Незыблемо уверенная в тезисе «мне есть, что сказать»[1013] (24.01.36), Островская в то же время с отчаянием осознает, что не поддается описанию именно то, что является самым ценным и уникальным в ее жизни и личности; то, что, будучи рассказанным, могло бы сделать ее значительной и авторитетной культурной фигурой.
Островская пытается найти способы выражения невыразимого. Она стремится обозначать словом зоны молчания, как бы огораживать словесным пунктиром «провалы», «gaps», то есть то, что не надо помнить, но одновременно невозможно и нельзя забыть.
Неожиданный взлет тоски, рвущей, почти звериной, когда хочется стонать от неназванной боли. В молчании, идущем за такой тоской, много слов.

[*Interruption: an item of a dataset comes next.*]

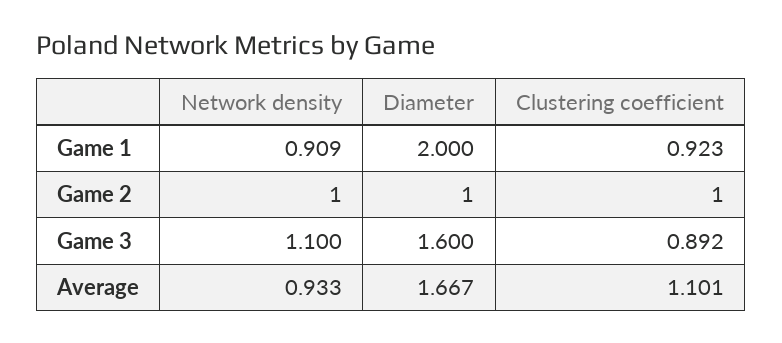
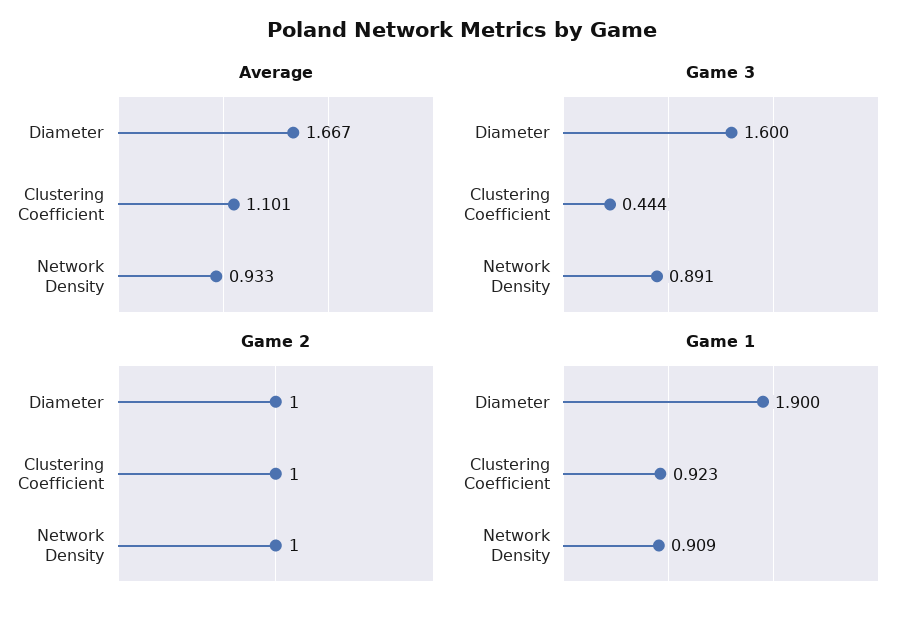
Game 1, Diameter: 2 -> 1.9
Game 3, Network density: 1.1 -> 0.891
Game 3, Clustering coefficient: 0.892 -> 0.444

Произносить их, вероятно, не стоит никогда или очень тихо: только для себя[1014] (27.04.37).
Она как бы маркирует умолчания.
Кроме «языка молчания», словесных «меток» для травматического опыта в Дневнике Островской для выражения трудноартикулируемого потока боли используется иногда и то, что феминистские критики называют «женским письмом» (écriture féminine)[1015], или «письмом телом», когда текст представляет собой нелогичный, нечетко артикулированный, «темный» поток намеков, оборванных фраз, повторов, глоссолалий и т. п. Использование écriture féminine является способом «легализации страдания и аффекта в языке»[1016].
Но при использовании обеих тактик — «письма болью» и «письма молчанием» — возникает парадокс женского автобиографического дискурса, о котором пишет Ирина Жеребкина: через интенсификацию аффекта боли здесь действует запрет на позицию внешнего наблюдения. Женский автотекст не столько «читается», сколько «проживается»[1017].
Однако неизбежная утеря адресата самой Островской воспринимается как утеря смысла. Без дешифровщика криптограмма становится нелепым набором знаков, молчание перестает «говорить», миссия оказывается невыполнимой и невыполненной.
Я боюсь писать дневник. Потому что я признаю свое поражение[1018] (2.09.45);
Я пишу, как старый маньяк. Мне не с кем говорить[1019] (2.09.45);
Я сегодняшняя думаю о черте итога. О пыльной рукописи, которую никому не прочесть: зеркальное письмо[1020] (10.09.45).